Source information:
BEGIN

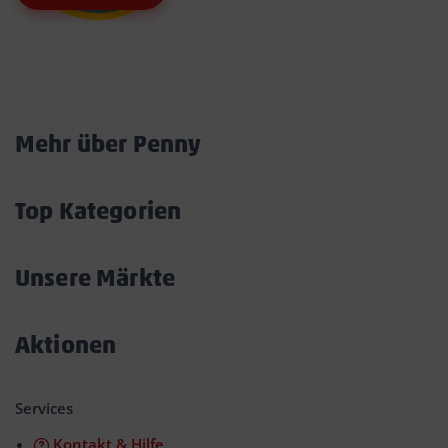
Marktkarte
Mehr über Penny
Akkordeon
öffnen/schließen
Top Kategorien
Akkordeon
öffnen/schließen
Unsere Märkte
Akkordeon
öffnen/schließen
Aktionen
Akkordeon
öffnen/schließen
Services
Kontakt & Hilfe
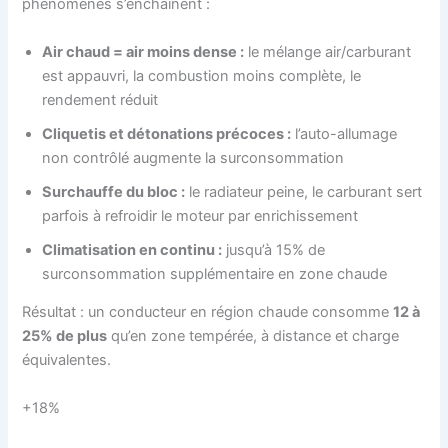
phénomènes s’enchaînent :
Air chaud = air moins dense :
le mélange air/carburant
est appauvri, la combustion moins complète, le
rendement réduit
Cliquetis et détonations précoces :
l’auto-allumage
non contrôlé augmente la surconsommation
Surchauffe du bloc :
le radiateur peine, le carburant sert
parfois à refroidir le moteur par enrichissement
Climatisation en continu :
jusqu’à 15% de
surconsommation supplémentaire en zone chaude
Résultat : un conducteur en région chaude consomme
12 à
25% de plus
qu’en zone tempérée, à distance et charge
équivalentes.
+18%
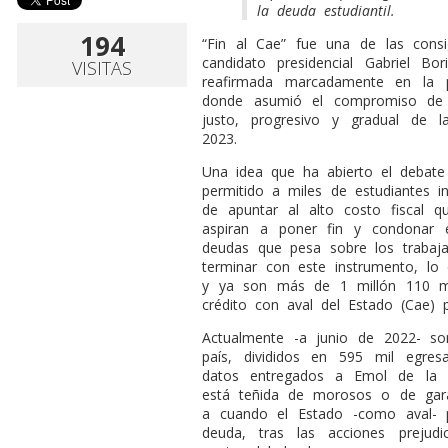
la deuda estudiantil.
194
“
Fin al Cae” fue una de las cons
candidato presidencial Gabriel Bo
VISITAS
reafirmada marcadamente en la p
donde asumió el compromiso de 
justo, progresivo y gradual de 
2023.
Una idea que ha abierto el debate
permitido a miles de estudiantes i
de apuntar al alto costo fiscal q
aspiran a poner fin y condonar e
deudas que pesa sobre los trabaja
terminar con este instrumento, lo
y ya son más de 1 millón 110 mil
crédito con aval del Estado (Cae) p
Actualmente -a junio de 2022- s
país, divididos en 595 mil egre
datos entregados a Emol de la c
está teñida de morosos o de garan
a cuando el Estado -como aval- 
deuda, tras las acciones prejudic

END
BEGIN

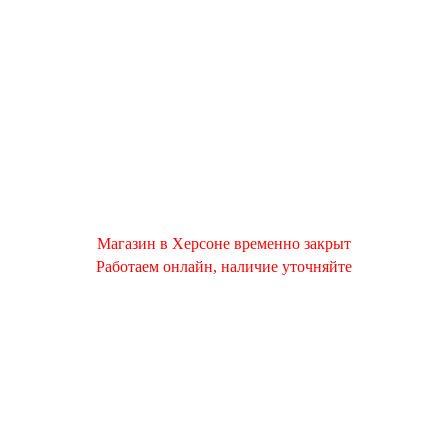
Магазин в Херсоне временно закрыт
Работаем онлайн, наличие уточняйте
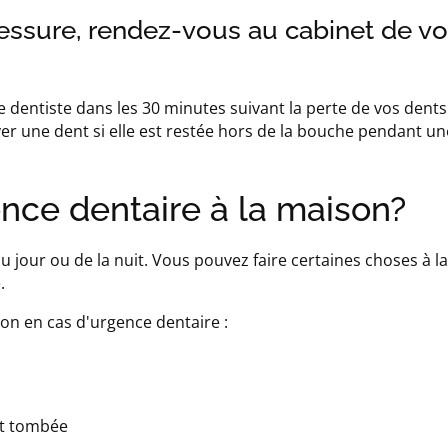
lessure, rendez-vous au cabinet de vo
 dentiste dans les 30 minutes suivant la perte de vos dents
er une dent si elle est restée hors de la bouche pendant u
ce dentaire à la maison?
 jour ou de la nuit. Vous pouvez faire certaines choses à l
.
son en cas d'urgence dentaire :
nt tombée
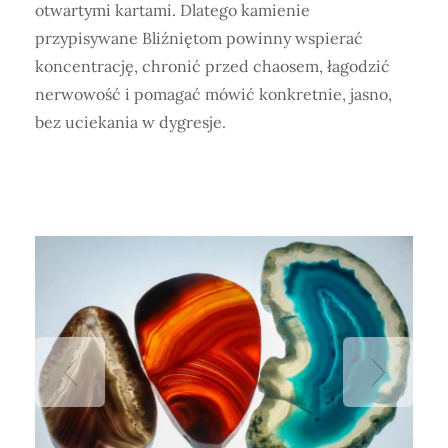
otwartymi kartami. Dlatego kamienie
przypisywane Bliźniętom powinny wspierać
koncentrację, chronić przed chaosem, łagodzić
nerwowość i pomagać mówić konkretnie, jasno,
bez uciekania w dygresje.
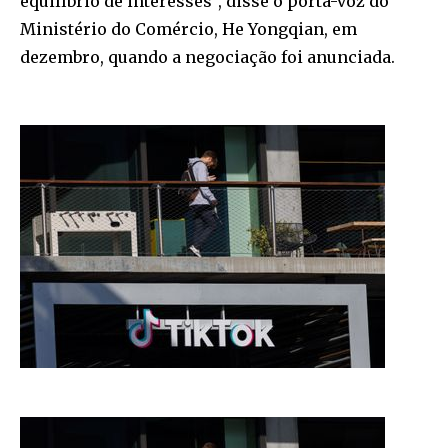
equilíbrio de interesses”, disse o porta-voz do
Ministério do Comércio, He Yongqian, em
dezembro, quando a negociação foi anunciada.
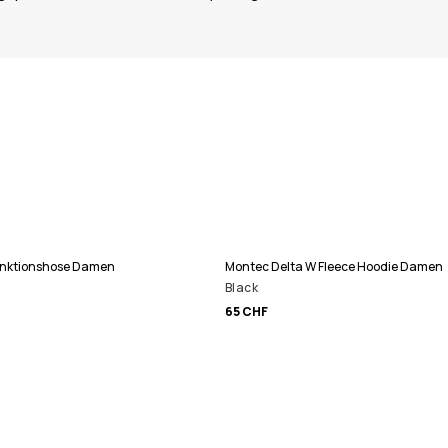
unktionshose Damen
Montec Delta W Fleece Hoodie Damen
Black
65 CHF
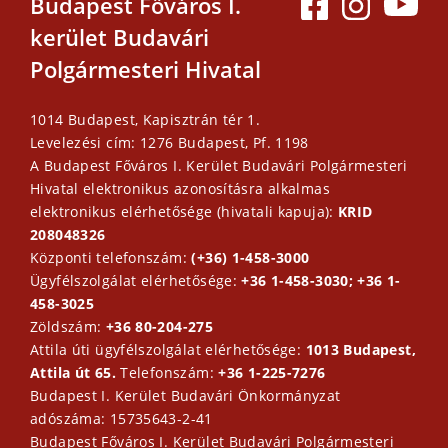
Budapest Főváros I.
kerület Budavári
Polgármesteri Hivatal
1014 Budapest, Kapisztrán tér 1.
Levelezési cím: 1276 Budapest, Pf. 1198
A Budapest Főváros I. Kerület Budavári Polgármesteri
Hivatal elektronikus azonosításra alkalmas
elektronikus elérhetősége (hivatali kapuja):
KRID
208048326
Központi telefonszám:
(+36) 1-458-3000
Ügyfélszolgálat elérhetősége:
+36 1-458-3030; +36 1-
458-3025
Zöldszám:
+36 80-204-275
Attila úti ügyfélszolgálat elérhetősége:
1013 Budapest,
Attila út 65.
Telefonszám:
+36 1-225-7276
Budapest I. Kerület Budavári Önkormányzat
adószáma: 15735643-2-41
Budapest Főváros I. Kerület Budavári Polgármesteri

END

Required action: Show every line from the listing above in which the string "moins" appears.

Written solution:
Air chaud = air moins dense :
est appauvri, la combustion moins complète, le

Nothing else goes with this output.